Censé être un rempart contre les tensions sociales, le « pacte de stabilité sociale » signé en grande pompe en août dernier entre le gouvernement malien et plusieurs organisations syndicales s’effondre sous le poids des réalités. À peine six mois après sa mise en place, la fronde syndicale s’amplifie, les grèves se multiplient.
Les enseignants ont ouvert le bal. Depuis février, les grèves paralysent certains établissements scolaires. Salaires en retard, revalorisations promises mais jamais appliquées, conditions de travail indignes
Dans le secteur de la santé, le scénario est similaire.
Face à cette contestation généralisée, l’exécutif malien oscille entre mutisme et tentatives maladroites d’apaisement. Le ministre du Travail s’évertue à promettre une « mise en œuvre progressive » des engagements pris. Une rhétorique éculée qui ne convainc plus personne. « On nous fait le coup à chaque fois. Des promesses, toujours des promesses, mais aucun acte concret », fulmine un leader syndical.

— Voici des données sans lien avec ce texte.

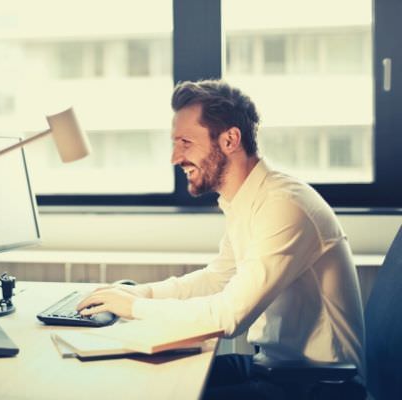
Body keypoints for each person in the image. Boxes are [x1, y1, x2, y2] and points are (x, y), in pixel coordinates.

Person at [77, 80, 365, 399]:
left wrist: (135, 307)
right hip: (275, 368)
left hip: (317, 386)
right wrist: (140, 293)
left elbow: (230, 316)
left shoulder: (284, 206)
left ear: (229, 140)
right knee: (145, 374)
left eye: (185, 142)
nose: (175, 157)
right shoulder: (248, 199)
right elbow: (218, 279)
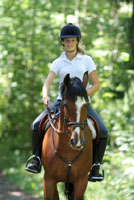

Depuis le coup d’État d’août 2020, les autorités de transition peinent à redresser une économie en lambeaux et à endiguer les crises qui s’empilent. Entre sanctions internationales, insécurité persistante et gestion chaotique des finances publiques, la marge de manœuvre est réduite. Mais ce n’est pas une excuse aux yeux des travailleurs qui exigent des résultats immédiats. « Ce gouvernement n’a ni la volonté ni la capacité de répondre à nos revendications », tranche un responsable syndical.
Derrière ces grèves, c’est aussi un rejet plus large du pouvoir en place qui se dessine. Le malaise social s’imbrique dans un contexte de défiance généralisée envers une gouvernance jugée opaque et inefficace. « Le pacte social devait être un bouclier contre la rue. Il est en train de devenir un catalyseur de la colère », analyse un politologue. Car au-delà des revendications salariales et des conditions de travail, c’est bien la légitimité du pouvoir qui est en jeu.
Les travailleurs du CHU Gabriel Touré, les enseignants du supérieur, les employés des postes, du Conservatoire des Arts et Métiers ou encore du secteur bancaire : tous dénoncent un État incapable d’assumer ses obligations. L’arrestation du professeur Broulaye Samaké, considéré comme un symbole des dérives autoritaires du régime, a été la goutte d’eau pour plusieurs syndicats qui ont immédiatement enclenché des mouvements de grève en riposte.
L’État malien au bord de la rupture sociale ?
Le gouvernement peut-il encore désamorcer la bombe sociale qui menace d’exploser ? Rien n’est moins sûr. L’accumulation des frustrations, l’impasse économique et l’incapacité des autorités à tenir leurs engagements risquent d’ouvrir la porte à une crise politique majeure. Le pacte de stabilité sociale, vanté comme une avancée historique, apparaît désormais comme une illusion balayée par la réalité d’un pays en souffrance. En attendant, c’est la population qui en paie le prix : élèves sans professeurs, patients sans soins, travailleurs sans salaire.